Nell’ambito di una vasta operazione coordinata a livello nazionale, le Fiamme Gialle astigiane hanno svolto un’attività d’indagine finalizzata ad individuare la sussistenza dei requisiti previsti dalla legge per beneficiare dell’assegno sociale erogato dall’Inps a favore di soggetti di nazionalità estera residenti nel territorio nazionale.
La legge n. 335/1995 prevede che tale beneficio sociale, del valore massimo di 450 euro mensili, spetti, tra gli altri, anche ai cittadini extracomunitari, ultra 65enni, residenti effettivamente in Italia che versino in particolari situazioni di disagio economico.
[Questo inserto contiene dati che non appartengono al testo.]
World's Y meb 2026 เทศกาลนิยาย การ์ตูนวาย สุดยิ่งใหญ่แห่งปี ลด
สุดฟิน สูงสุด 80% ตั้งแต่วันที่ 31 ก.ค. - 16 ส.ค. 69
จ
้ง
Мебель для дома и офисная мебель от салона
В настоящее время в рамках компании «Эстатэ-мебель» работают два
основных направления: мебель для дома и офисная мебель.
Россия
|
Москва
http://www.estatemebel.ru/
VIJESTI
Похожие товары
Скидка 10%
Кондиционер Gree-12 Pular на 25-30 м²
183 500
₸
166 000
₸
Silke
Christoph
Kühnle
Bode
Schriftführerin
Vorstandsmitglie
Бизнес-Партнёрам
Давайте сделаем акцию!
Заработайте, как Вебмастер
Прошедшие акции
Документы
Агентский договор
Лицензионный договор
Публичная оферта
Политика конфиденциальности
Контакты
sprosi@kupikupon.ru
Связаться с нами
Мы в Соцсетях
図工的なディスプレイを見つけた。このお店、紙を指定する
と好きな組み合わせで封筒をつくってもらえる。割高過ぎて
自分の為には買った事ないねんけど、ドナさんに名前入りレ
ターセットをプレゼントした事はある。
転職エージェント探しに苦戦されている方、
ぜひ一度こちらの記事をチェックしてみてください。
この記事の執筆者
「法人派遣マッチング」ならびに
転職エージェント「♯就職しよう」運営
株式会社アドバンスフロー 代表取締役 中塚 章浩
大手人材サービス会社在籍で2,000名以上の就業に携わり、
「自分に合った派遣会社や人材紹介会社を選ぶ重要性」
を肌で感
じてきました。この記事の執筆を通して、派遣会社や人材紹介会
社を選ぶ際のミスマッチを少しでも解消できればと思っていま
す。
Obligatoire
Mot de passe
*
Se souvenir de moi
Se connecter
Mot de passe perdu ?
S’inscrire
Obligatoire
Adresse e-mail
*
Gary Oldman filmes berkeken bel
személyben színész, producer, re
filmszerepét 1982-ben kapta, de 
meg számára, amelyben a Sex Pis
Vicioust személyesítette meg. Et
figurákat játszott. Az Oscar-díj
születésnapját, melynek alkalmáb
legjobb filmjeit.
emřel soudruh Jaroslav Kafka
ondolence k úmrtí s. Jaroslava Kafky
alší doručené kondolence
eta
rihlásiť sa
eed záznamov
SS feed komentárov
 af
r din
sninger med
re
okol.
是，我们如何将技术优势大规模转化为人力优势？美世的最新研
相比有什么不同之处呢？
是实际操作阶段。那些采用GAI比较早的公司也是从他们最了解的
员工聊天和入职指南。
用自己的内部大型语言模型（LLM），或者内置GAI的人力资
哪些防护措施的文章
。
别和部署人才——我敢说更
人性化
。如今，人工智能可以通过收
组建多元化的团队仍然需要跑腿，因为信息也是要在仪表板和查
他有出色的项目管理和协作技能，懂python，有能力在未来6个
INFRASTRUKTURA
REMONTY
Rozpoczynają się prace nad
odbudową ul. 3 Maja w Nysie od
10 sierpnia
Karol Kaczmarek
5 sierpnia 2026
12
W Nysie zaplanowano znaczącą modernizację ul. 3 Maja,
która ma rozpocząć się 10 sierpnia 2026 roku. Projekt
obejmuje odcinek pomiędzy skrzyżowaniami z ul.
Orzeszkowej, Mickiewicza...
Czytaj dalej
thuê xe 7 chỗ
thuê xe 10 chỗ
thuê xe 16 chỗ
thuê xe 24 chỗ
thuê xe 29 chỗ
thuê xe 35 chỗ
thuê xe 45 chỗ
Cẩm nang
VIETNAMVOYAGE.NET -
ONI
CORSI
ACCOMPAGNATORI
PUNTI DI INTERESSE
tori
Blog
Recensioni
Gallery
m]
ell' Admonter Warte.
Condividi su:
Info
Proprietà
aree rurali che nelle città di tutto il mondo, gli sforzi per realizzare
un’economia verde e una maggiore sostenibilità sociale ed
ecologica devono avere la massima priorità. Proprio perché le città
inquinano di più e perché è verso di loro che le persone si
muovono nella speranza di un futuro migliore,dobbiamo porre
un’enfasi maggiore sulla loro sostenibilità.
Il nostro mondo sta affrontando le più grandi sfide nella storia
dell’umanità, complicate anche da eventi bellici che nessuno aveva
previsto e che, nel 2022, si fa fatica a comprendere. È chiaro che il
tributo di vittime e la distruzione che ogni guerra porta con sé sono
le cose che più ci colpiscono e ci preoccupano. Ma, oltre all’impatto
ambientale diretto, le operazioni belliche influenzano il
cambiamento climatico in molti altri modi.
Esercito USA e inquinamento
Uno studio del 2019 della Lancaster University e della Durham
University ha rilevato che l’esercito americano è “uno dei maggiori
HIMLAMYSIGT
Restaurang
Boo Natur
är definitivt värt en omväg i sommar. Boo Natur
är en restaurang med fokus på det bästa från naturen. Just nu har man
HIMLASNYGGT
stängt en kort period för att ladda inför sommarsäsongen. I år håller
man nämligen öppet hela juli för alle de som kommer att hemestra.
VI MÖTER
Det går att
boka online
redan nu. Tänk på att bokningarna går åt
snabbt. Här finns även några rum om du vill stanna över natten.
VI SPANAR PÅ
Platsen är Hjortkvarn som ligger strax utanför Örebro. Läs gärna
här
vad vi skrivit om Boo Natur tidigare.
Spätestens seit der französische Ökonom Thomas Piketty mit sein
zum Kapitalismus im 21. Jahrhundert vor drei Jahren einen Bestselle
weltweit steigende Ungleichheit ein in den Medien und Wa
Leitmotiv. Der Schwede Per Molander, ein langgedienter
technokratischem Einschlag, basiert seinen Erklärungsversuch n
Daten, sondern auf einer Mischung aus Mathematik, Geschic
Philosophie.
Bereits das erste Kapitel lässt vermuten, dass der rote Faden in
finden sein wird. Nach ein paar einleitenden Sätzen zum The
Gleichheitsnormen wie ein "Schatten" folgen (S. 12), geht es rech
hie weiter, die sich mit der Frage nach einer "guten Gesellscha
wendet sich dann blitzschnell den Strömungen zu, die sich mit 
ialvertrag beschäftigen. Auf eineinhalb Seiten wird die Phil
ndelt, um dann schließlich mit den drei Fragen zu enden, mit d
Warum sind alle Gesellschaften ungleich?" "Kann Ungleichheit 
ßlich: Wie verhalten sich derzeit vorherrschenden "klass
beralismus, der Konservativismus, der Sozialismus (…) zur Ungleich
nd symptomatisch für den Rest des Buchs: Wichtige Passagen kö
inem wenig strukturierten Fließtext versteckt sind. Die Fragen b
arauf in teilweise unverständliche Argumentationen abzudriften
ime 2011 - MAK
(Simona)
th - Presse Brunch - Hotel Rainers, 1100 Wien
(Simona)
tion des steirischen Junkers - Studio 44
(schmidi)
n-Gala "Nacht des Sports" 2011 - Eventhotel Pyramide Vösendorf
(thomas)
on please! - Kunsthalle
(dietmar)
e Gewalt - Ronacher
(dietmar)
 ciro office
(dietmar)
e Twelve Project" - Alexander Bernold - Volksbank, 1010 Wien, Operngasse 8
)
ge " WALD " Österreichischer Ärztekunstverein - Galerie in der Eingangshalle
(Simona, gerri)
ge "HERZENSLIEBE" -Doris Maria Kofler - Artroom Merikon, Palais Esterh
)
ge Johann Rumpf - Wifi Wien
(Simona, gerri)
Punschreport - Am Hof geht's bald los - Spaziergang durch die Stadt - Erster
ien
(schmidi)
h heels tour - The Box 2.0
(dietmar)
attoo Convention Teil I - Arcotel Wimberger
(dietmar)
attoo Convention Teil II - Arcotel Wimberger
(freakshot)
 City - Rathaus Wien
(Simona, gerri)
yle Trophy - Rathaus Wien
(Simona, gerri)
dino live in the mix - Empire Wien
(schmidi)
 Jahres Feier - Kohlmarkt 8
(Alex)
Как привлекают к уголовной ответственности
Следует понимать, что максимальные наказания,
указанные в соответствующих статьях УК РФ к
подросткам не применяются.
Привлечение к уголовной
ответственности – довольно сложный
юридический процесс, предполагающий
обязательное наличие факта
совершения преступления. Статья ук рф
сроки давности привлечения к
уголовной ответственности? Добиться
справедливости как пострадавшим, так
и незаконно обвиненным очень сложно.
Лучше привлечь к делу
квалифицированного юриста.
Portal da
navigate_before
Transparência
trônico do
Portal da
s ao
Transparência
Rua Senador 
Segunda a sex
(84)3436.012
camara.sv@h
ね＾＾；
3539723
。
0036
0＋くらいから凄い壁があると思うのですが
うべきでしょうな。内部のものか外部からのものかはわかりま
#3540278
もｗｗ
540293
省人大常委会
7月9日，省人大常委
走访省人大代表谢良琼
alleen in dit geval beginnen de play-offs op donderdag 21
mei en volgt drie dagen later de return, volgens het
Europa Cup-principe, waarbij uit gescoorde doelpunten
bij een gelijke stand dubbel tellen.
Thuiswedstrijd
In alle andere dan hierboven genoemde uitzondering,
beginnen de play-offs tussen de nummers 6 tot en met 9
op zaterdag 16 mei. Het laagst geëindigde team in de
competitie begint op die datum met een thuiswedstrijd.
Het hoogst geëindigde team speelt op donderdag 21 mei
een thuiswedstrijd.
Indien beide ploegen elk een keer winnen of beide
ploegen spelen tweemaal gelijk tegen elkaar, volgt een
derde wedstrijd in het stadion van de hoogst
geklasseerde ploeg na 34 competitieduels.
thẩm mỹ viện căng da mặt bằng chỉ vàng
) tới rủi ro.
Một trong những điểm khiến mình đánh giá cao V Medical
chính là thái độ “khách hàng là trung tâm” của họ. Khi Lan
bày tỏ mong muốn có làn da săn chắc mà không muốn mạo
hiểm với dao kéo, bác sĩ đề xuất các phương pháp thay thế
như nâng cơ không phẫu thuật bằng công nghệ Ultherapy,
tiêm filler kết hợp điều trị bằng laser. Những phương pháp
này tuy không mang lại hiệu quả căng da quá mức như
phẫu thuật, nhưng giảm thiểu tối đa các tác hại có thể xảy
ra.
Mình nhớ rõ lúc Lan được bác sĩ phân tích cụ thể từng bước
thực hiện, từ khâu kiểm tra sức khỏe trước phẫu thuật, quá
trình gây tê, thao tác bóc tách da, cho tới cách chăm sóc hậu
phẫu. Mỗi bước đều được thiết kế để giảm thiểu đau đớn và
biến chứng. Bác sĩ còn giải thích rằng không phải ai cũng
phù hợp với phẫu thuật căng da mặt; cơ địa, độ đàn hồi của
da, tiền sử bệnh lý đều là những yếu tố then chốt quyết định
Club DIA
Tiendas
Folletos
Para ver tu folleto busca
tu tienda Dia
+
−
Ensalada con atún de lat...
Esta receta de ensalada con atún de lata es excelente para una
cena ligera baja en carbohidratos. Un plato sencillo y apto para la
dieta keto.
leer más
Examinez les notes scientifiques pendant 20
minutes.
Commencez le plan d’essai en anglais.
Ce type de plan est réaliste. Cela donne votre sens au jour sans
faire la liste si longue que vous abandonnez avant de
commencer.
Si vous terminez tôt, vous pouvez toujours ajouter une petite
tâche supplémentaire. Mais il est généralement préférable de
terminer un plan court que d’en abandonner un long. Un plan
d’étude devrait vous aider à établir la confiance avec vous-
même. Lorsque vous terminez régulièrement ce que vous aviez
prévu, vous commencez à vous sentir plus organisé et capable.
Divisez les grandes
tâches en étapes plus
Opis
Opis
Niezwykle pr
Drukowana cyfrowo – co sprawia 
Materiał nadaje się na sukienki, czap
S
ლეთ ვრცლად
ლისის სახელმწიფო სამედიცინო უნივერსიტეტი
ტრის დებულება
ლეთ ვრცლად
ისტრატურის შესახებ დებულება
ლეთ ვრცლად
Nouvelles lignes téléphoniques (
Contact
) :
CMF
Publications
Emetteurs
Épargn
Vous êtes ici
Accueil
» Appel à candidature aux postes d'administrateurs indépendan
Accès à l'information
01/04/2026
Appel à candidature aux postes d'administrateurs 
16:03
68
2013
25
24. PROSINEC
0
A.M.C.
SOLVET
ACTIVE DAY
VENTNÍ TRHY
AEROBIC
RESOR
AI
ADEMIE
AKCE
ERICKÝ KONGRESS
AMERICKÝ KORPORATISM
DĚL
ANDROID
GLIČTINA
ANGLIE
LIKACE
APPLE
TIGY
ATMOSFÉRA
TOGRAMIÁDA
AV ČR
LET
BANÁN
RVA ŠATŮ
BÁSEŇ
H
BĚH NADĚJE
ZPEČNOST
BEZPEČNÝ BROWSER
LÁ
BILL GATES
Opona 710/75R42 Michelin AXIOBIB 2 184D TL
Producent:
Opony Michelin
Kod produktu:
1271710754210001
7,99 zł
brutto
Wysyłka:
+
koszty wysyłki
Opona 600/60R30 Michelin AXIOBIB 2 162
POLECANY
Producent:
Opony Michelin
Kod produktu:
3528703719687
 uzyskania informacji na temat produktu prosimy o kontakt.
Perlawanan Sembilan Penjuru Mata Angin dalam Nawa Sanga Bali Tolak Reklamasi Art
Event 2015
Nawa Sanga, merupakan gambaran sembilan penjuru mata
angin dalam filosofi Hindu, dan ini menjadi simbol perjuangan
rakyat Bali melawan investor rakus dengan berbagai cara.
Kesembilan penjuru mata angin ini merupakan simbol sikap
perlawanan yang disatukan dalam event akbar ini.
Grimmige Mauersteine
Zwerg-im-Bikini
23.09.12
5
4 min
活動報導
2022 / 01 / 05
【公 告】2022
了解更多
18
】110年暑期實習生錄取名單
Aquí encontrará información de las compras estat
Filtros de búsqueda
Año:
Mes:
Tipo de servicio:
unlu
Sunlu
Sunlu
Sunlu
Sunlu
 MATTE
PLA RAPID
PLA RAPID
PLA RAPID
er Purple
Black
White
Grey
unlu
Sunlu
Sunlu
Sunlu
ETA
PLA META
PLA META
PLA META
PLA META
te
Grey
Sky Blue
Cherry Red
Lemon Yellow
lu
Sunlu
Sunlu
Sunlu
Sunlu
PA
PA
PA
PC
Tale diritto viene revocato in caso di abbandono definitivo del nostro Paese oppure sospeso se il beneficiario si allontana dallo Stato per un periodo superiore a trenta giorni. Nel corso degli accertamenti condotti nella Provincia di Asti, è stato possibile appurare che due coniugi di nazionalità albanese, formalmente residenti in Castagnole delle Lanze (At), pur avendo fatto ritorno nel loro paese d’origine nel mese di giugno del 2012, hanno continuato a percepire il trattamento, per un importo complessivo di oltre 10.000 euro, non avendo effettuato la prevista comunicazione in merito che avrebbe determinato la sospensione del beneficio. 

L’esito del controllo svolto è stato comunicato all’INPS che ha immediatamente interrotto l’erogazione dei periodici contributi.

I due soggetti sono stati denunciati alla competente Autorità Giudiziaria in relazione all’indebita percezione di erogazioni a danno dello Stato.